* _課題一覧_:
- 1) 提示された文章では、「あのひと」から届いたメッセージは何だったと書かれていますか。
- 2) 「あのひと」の夢を描いた提示された文章を、最後の一文の後から書き継いでください。

* _提示された文章_:
┌────────

こんなにも心を捕らえて離さない | Crier cries...

Crier cries...

誰にもいえない、心の叫び。

なんていうタイミング。


なんていうタイミング。


この場所で言葉を綴っている間に、あのひとからメッセージが届いていた。


日付が変わったあと、3日遅れの年賀メール。


あまりのタイミングに驚きはしたけれど、内容はどうと言うこともないもので、


あたしも友人に対するのと変わらないような返事を書いた。


当たり障りのない遣り取り。ただそれだけのこと。


そう、思っていたのに。





久しぶりに夢を見た。


あのひとの夢。


あたしは誰か別の男性と一緒にいて、偶然あのひとと出会った。


場所はなぜかあたしの高校。


あのひとと出会う前のあたしの居場所。


あたしは酷く動揺して、傍にいた男性の腕を強く引き寄せた。

└────────

* _保存済みの記録_:
┌────────

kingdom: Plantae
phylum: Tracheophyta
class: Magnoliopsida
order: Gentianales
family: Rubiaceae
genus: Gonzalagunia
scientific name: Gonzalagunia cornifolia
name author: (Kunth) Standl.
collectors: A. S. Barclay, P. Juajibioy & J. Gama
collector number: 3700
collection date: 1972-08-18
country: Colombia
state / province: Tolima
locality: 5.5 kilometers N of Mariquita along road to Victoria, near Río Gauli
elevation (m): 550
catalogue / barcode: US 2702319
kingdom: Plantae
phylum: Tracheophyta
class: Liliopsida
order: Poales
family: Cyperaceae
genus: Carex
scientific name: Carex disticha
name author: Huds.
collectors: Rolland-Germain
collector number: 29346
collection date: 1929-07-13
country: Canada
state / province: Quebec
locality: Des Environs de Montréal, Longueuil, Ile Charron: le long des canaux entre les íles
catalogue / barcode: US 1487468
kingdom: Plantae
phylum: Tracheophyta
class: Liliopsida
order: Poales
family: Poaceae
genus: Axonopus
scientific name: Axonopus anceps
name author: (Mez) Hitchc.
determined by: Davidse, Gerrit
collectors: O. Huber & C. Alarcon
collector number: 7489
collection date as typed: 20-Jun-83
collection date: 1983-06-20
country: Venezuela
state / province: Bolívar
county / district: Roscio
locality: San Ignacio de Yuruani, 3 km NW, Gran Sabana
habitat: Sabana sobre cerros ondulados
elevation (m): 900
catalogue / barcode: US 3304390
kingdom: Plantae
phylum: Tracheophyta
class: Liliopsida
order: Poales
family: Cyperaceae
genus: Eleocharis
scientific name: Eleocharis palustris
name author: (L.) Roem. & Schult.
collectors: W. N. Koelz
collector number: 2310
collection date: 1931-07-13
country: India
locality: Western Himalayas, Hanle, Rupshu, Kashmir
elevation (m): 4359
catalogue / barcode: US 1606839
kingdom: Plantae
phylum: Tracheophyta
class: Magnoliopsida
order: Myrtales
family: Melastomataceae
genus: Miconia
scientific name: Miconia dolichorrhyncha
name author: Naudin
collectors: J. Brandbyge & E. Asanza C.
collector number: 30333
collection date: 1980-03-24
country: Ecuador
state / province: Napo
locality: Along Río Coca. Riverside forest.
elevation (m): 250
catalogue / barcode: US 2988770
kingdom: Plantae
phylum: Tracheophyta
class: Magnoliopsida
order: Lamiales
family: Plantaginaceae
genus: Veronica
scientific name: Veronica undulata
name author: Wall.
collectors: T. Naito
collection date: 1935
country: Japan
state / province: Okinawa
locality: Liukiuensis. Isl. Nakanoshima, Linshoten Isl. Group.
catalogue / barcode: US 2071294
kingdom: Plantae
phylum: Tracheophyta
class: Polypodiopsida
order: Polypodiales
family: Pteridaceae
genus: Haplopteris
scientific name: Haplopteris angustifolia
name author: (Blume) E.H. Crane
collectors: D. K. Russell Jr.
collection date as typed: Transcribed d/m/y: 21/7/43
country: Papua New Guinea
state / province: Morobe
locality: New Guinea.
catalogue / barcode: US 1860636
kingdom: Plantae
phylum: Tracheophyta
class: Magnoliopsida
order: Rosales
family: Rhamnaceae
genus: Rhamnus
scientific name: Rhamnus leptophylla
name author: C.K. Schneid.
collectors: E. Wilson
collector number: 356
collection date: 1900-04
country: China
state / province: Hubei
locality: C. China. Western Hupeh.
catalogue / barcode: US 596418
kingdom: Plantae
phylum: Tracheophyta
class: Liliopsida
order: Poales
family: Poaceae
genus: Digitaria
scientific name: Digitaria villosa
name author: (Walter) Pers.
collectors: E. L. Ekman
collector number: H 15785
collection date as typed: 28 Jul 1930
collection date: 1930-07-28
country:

└────────

* _解答欄_:
- 1) 日付が変わったあとに届いた、3日遅れの年賀メールです。

- 2)
あなたがいなくてもあたしは平気なんだよって、態と見せつけるみたいに。


一緒にいた男性のことはよく覚えているのに(全く知らない架空の人物だ)


あのひとがどんな表情をしていたかは、もう思い出せない。


夢から覚めて、あたしは思い知る。


自分が如何に虚勢を張っていたのかを。


平気だと、忘れたと、新しい「あたしだけのひと」を見つけるのだと、


必死に自分へ言い聞かせているのかを。


こんなにも心を捕らえて離さない、あのひとという存在を胸に抱いたままで。